In 1999, the Association for Advancement of Unbiased View of History, a nationalist and denialist group founded by Fujioka Nobukatsu, a former professor at Tokyo University, published an article entitled "Manipulation of Documentary Photos in China: Fanning Flames of Hate in the USA" in which Fujioka and Shūdō Higashinakano argue that the photograph shows a man setting first one then two children on the railroad tracks for the purpose of making a "pitiable sight" for American viewers, to ready American citizens for war against Japan.
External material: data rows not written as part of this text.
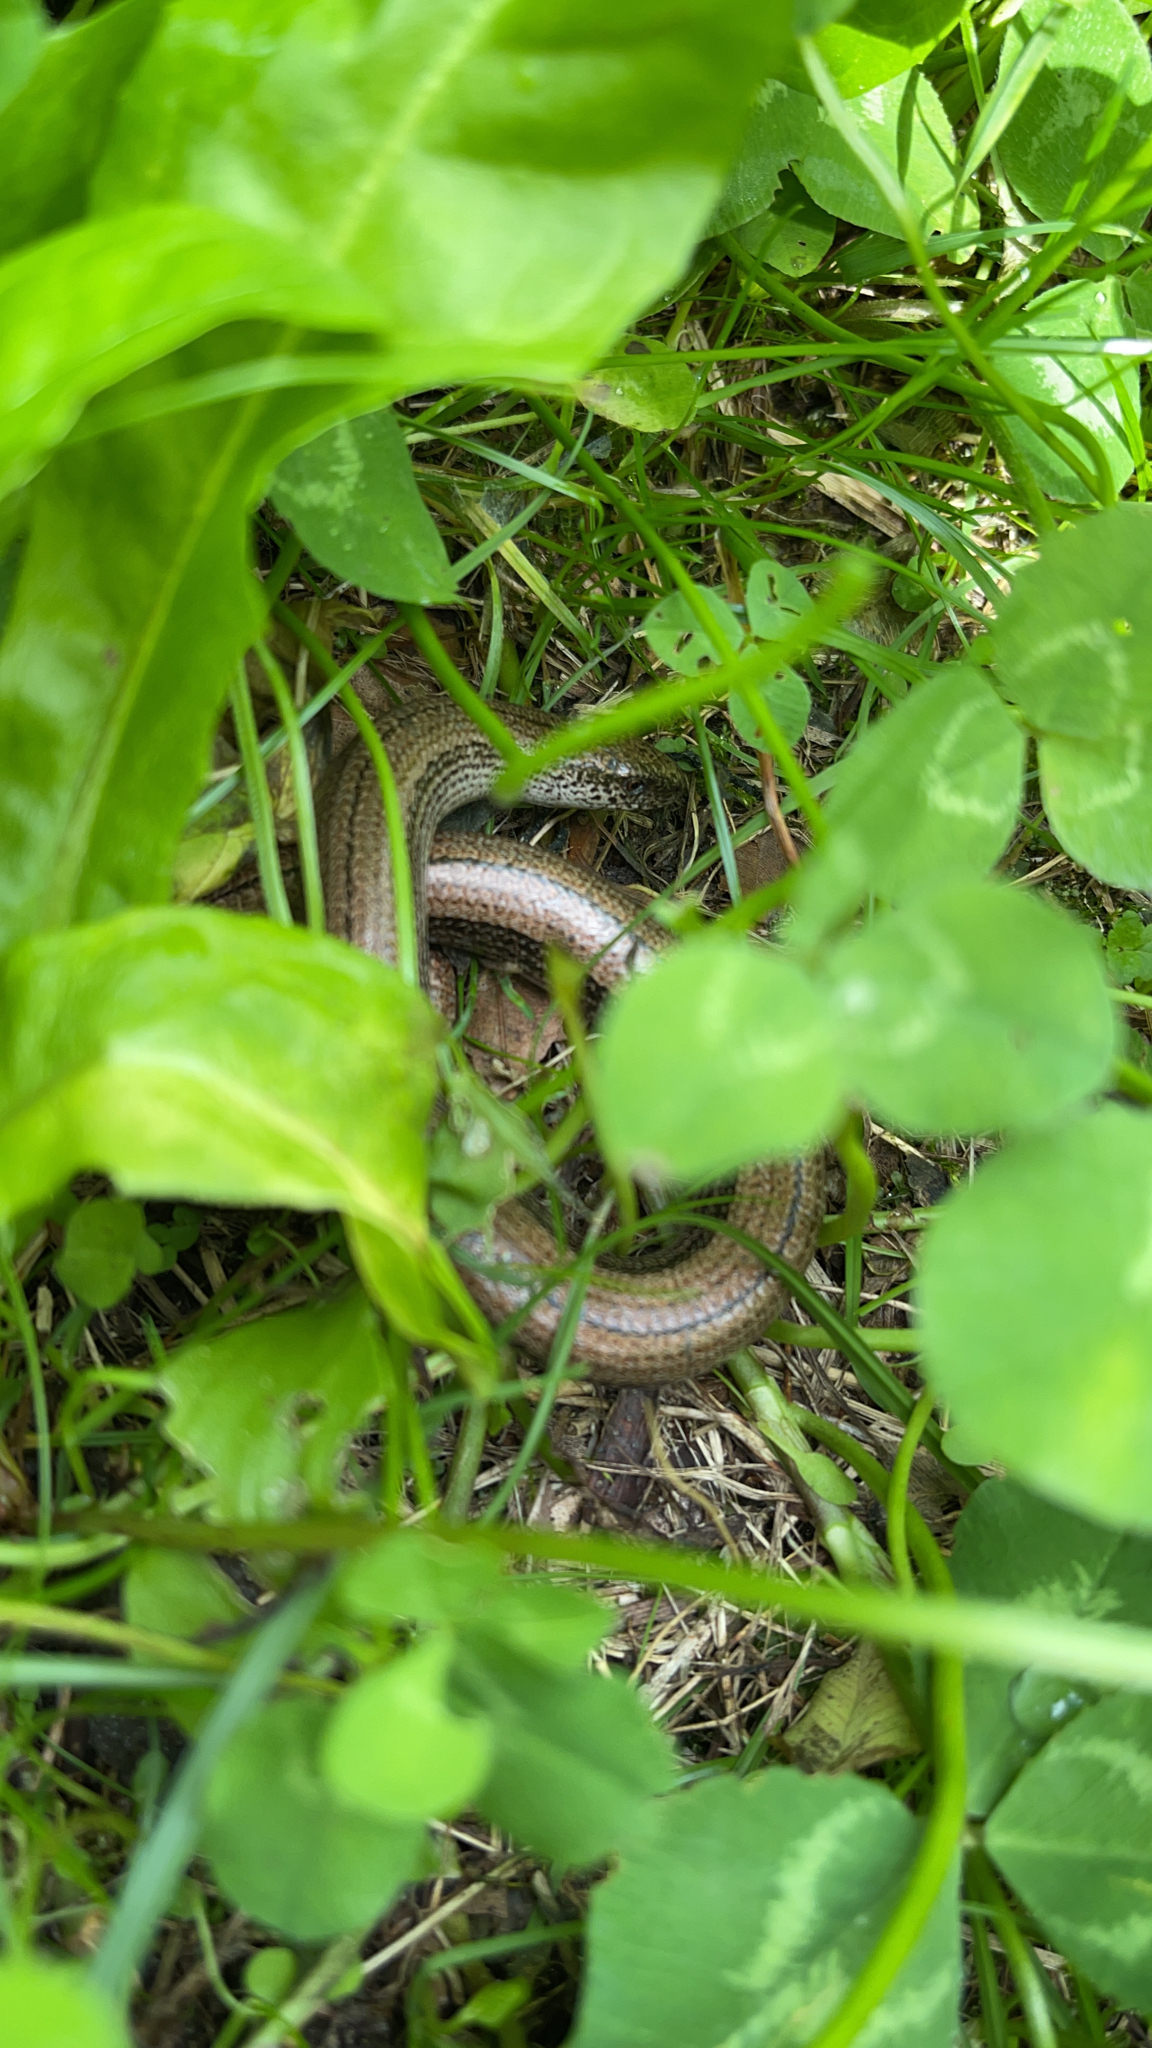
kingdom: Animalia
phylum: Chordata
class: Squamata
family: Anguidae
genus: Anguis
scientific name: Anguis veronensis
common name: Italian slow worm
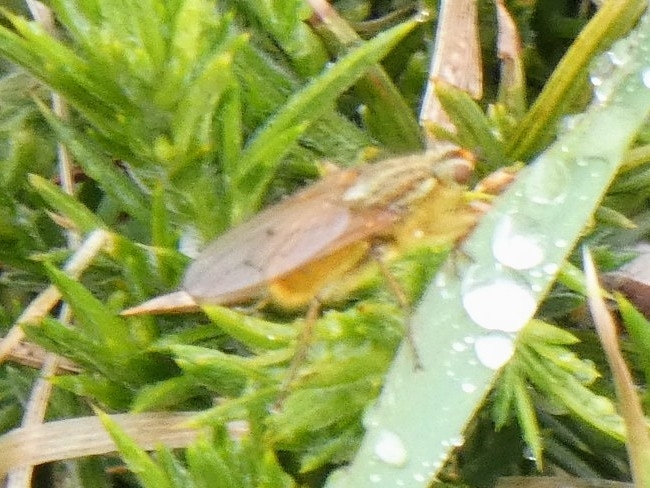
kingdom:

Nobukatsu argues that Wong added smoke to make the image more dramatic, but Rosholt wrote that the train station was still smoking when Wong arrived. Aforementioned Japanese revisionists do not deny the bombing, nor that Chinese civilians were killed and wounded, but claim the presentation of the photograph as a fake allows for the easy interpretation that there are further falsehoods in the historical record. In the article, Nobukatsu and Higashinakano do not mention the additional Wong photo published in Life magazine which shows the baby crying on a medical stretcher as it is given first aid by a Chinese Boy Scout.

Wong filmed more newsreels covering Japanese attacks in China, including the Battle of Xuzhou in May 1938 and aerial bombings in Guangzhou in June. He operated under British protection, but continued death threats from Japanese nationalists drove him to leave Shanghai with his family and to relocate to Hong Kong.